Stockflecken entfernen

Rattanmöbel mit Kissen
Z.B. Gartenkissen weisen nach dem Winter oft Stockflecken
auf - Foto: © dvoevnore

Sie sehen gelb oder bräunlich aus und sind wirklich keine Zierde: Stockflecken gelten in der Tat als typischer Feuchtigkeitsschaden. Den muffigen Geruch gibt es kostenlos dazu. Zahlreiche Oberflächen können von Stockflecken betroffen sein. Textilien und Papier führen jedoch die Rangliste an.

Was tun bei Stockflecken?

Auf den folgenden Seiten haben wir ein paar Tipps zusammengetragen, die Ihnen helfen können Stockflecken zu entfernen. Außerdem erfahren Sie bei uns auch welche Ursachen Stockflecken haben und wie man vorbeugen, damit sie nicht wieder kommen. Denn wer möchte schon Stockflecken haben?

Die genauen Ursachen für Stockflecken sind noch unbekannt

Bei einem sind sich die Experten einig: Stockflecken entstehen durch zu hohe Feuchtigkeit, die nicht schnell genug abtrocknet - also stockt. Das Zusammenspiel mit Schimmelsporen, welche sich ganz natürlich überall in der Luft befinden, steht ebenfalls außer Frage. Abgesehen von diesen Pilzen und der Feuchtigkeit gelten die genauen Zusammenhänge der Entstehung von Stockflecken nach wie vor nicht als gänzlich geklärt.

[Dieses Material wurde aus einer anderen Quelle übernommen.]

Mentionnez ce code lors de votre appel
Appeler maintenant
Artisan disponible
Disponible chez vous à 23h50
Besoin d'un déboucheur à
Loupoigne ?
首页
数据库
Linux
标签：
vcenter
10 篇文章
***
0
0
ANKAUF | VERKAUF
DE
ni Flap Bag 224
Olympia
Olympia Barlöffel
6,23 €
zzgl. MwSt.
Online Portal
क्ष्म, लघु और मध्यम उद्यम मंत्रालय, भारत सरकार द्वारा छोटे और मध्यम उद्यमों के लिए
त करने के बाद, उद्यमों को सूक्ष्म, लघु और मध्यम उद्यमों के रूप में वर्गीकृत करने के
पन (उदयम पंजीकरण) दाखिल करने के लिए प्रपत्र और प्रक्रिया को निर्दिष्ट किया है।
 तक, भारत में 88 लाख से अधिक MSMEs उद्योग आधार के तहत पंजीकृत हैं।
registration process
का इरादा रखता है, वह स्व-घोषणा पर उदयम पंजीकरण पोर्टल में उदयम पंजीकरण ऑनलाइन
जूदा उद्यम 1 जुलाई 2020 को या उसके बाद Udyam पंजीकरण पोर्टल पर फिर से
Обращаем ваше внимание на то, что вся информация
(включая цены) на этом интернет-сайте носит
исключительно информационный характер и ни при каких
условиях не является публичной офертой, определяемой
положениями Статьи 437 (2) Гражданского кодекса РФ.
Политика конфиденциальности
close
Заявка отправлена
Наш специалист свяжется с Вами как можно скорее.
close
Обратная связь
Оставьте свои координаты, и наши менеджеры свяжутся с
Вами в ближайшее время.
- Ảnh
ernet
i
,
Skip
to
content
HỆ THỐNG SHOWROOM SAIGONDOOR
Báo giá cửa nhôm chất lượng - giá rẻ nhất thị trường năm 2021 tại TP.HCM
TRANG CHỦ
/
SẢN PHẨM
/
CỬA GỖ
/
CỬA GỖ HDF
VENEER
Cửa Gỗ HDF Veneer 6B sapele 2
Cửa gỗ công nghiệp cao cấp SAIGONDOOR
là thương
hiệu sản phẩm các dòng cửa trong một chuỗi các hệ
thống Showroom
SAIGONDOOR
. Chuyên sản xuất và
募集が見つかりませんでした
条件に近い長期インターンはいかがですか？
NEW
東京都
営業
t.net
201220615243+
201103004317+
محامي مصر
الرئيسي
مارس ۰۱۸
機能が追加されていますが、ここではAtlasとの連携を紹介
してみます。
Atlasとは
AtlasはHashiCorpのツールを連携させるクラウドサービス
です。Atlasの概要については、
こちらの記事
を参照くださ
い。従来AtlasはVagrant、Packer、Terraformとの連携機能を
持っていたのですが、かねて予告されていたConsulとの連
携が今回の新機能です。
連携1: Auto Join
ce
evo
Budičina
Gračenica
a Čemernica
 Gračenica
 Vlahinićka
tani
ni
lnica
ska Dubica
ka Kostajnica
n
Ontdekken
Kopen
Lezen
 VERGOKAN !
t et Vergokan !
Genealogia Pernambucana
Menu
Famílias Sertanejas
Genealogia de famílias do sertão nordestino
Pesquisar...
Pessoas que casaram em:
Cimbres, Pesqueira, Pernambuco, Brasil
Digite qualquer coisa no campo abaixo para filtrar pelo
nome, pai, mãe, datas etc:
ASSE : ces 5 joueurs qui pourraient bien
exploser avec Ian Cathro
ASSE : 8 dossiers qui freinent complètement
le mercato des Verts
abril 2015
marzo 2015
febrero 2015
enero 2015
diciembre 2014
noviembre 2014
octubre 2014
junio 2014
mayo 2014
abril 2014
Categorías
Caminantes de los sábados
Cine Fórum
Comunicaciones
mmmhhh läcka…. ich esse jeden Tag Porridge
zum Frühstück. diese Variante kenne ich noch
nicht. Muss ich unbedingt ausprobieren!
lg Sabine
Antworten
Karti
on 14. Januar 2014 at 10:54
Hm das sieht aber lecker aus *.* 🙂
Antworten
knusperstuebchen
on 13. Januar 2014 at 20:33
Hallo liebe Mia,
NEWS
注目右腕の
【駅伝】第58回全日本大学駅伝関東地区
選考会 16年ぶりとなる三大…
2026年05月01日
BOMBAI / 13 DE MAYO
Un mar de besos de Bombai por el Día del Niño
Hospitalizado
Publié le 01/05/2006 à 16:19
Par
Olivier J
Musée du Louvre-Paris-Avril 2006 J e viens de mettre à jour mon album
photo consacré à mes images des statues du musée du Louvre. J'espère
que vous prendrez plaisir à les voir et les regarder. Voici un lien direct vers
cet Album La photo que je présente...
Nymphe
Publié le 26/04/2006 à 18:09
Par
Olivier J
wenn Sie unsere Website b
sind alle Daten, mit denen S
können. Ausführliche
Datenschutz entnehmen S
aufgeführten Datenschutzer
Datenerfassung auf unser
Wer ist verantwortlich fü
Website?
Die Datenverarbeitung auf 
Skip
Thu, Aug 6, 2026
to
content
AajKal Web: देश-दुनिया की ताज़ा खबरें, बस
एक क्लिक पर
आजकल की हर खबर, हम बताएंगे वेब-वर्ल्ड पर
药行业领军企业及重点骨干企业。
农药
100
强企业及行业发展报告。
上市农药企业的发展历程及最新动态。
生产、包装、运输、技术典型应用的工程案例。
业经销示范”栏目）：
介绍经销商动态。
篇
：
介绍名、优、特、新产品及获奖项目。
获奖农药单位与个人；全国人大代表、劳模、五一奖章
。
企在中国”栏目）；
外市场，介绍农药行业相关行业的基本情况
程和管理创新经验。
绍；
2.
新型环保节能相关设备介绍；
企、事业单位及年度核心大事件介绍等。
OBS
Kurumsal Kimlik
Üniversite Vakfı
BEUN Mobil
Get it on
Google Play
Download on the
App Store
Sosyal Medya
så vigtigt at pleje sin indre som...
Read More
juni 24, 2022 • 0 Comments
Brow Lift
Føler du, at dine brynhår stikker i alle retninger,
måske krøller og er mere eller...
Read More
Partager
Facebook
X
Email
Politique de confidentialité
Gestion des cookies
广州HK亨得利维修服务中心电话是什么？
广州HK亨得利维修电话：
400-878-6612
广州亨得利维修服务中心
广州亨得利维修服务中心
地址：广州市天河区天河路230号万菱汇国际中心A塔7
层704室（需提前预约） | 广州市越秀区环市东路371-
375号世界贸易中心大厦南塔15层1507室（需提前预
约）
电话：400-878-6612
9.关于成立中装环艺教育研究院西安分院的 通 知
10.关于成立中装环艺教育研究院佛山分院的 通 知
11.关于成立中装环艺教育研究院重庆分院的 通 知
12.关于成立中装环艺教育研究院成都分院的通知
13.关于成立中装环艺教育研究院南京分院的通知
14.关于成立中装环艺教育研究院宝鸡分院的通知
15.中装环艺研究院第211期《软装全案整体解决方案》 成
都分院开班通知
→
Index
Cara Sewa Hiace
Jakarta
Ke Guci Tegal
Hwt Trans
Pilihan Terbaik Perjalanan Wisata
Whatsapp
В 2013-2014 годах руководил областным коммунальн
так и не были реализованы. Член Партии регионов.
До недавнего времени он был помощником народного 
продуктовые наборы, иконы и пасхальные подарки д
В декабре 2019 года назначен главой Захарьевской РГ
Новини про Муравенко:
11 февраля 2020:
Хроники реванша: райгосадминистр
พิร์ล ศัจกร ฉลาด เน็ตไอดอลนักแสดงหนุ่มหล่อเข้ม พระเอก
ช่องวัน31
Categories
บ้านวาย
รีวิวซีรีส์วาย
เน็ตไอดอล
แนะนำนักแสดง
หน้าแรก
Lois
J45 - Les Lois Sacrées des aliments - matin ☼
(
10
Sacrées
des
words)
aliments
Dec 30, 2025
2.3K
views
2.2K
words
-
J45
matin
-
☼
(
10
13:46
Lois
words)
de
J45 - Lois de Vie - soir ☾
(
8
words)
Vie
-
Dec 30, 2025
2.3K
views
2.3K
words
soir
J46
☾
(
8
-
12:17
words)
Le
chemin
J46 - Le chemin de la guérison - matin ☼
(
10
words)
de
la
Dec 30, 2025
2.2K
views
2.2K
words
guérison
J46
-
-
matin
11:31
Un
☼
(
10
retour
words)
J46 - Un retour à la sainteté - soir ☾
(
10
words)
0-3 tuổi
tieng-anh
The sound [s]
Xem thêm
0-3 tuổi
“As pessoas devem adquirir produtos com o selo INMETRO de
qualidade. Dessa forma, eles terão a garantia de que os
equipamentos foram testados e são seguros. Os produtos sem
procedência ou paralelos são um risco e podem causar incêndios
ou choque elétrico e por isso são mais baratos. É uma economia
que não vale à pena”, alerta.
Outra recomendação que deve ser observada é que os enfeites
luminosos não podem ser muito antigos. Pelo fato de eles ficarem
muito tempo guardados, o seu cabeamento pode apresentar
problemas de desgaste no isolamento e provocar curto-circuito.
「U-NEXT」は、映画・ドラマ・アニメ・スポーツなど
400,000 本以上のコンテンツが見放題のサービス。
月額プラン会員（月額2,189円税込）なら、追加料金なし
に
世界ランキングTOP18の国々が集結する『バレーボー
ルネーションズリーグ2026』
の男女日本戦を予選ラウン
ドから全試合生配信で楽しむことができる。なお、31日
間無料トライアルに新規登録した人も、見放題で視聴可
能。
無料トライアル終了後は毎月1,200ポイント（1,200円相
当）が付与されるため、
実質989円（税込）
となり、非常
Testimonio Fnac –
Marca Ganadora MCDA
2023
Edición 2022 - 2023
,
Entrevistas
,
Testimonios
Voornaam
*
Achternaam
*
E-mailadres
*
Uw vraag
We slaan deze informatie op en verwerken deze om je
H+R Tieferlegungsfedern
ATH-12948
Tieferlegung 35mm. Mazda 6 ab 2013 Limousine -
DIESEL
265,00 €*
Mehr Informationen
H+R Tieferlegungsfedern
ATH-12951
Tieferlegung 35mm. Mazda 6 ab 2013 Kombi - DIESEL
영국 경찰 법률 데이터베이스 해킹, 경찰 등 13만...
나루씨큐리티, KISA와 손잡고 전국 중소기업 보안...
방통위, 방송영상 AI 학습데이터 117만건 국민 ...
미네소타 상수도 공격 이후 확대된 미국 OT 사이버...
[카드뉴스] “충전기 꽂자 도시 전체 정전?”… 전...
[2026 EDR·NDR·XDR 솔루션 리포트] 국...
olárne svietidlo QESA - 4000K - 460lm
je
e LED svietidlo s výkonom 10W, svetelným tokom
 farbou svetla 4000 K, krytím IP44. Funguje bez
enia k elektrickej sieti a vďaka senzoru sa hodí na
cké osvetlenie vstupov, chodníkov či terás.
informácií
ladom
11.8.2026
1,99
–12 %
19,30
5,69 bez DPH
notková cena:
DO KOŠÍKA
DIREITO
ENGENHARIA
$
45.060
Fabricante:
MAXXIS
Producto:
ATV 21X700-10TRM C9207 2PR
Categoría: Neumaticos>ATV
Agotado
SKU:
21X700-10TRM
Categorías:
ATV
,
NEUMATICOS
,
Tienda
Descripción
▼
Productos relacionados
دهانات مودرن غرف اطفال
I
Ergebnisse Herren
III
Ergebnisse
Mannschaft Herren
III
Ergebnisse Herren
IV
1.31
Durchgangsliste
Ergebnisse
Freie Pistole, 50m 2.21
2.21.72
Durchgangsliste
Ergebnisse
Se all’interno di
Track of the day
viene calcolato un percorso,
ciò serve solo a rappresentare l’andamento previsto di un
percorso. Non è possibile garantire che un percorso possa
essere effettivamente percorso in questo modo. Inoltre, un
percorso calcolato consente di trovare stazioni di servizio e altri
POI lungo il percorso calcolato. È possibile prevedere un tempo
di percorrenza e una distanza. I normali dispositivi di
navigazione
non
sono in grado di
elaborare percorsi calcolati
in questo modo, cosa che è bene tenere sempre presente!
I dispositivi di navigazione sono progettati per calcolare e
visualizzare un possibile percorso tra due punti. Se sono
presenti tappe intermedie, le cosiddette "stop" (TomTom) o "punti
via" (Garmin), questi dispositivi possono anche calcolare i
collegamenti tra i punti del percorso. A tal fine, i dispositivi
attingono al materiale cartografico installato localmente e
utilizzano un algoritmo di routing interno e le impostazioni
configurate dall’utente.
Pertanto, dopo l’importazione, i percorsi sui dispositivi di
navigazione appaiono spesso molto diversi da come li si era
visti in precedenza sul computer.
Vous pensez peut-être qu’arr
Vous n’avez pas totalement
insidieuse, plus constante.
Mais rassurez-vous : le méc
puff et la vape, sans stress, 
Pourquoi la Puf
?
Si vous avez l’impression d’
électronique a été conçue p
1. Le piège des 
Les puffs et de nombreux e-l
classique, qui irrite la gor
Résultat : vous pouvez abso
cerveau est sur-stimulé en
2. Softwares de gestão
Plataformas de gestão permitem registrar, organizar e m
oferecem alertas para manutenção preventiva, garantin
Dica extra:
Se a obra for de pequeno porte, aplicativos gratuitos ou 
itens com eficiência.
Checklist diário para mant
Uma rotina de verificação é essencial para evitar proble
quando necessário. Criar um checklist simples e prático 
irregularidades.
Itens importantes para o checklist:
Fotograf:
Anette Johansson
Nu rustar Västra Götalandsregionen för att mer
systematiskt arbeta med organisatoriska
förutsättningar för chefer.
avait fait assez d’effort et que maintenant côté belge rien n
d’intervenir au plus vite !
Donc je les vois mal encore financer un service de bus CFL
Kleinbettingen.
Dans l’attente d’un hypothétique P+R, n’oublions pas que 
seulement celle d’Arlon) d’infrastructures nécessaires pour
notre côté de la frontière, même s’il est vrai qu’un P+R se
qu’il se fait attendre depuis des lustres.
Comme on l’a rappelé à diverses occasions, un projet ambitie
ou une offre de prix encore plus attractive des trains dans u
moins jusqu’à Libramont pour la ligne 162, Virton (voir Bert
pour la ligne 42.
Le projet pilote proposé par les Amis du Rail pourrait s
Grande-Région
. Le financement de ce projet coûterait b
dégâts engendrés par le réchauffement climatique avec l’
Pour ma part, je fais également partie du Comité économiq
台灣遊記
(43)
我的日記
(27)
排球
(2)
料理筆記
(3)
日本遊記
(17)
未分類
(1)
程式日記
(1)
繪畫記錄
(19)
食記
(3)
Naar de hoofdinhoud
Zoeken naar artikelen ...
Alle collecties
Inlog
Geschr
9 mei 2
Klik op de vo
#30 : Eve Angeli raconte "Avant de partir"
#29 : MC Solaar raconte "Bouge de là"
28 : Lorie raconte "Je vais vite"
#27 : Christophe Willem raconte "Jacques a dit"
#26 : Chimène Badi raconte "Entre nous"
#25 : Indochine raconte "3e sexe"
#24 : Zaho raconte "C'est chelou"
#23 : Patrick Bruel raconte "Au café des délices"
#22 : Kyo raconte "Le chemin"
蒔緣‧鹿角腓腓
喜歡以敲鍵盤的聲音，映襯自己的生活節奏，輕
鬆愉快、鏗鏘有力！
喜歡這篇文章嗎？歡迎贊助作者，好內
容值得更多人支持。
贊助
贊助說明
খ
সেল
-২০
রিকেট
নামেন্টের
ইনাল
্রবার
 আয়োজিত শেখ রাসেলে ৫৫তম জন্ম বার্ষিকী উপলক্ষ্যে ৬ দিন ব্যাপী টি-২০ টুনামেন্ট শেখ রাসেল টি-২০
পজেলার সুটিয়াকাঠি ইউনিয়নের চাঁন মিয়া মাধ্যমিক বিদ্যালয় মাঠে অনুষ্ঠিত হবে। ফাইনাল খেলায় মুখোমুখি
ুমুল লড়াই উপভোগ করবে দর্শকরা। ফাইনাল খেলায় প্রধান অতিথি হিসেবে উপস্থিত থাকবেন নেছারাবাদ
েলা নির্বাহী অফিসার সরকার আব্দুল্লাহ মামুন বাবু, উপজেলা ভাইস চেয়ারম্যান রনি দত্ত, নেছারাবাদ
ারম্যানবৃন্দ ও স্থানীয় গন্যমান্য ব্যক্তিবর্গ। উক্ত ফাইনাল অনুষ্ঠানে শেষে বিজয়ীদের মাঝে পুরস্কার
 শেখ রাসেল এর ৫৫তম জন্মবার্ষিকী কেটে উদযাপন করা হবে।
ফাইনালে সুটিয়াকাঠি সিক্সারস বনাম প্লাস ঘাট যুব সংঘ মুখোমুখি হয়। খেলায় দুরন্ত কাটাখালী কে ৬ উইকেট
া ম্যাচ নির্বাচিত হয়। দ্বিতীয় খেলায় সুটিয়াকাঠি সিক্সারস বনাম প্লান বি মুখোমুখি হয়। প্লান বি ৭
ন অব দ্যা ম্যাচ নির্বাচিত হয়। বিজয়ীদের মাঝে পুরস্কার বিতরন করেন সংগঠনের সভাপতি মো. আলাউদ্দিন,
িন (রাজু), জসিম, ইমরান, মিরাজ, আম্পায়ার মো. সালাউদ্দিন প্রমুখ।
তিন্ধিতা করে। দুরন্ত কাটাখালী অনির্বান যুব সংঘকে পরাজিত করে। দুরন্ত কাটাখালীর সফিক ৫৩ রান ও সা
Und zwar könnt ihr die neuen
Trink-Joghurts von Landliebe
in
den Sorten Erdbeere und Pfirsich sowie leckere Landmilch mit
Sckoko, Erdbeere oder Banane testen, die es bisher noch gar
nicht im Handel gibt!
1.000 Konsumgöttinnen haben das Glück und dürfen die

Typische Fälle von Stockflecken

Wer kennt nicht diesen unangenehmen muffigen Geruch und die dazugehörigen unansehnlichen Flecken? Sie treten sehr häufig bei Textilien auf. Angefangen vom Duschvorhang, über Sitzkissen, Matratzen, Sonnenschirme, bis hin zu Stockflecken Kleidung oder Handtüchern, welche feucht in der Saunatasche vergessen wurden. Treten die unliebsamen bräunlichen Stellen bei Papier in Erscheinung, wird es zumeist schwierig. Zum Beispiel weisen alte Bücher, Fotoalben oder Landkarten die klassischen Stockflecke nach falscher Lagerung auf. Sogar Tapete kann davon betroffen sein. Dem zugrunde liegt zumeist eine zu hohe Luftfeuchtigkeit in Räumen wie der Küche oder dem Badezimmer, aber auch eine schlechte Isolation der Wände bzw. Wasserschäden im Mauerwerk.

Stockflecken vorbeugen

Damit die lästigen gelbbraunen Stellen erst gar nicht entstehen, muss auf eine ausreichende Durchlüftung sowie eine geringe Luftfeuchtigkeit geachtet werden. Liegt diese unter 55 % ist die Wahrscheinlichkeit von Stockflecken deutlich verringert. Feuchte Stoffe, wie beispielsweise bei einem nassen Zelt oder bei einer dem Regen ausgesetzten Markise, sollten immer an der frischen Luft ausgiebig trocknen. Geschlossene Räume sollten regelmäßig und lang gelüftet werden. Selbst bei Stockflecken auf der Matratze gilt mangelnde Luftzufuhr in Verbindung mit dem Schweiß des Menschen als Ursache. In diesen Fällen gilt es den Lattenrost zu überprüfen und die Matratze regelmäßig auszulüften.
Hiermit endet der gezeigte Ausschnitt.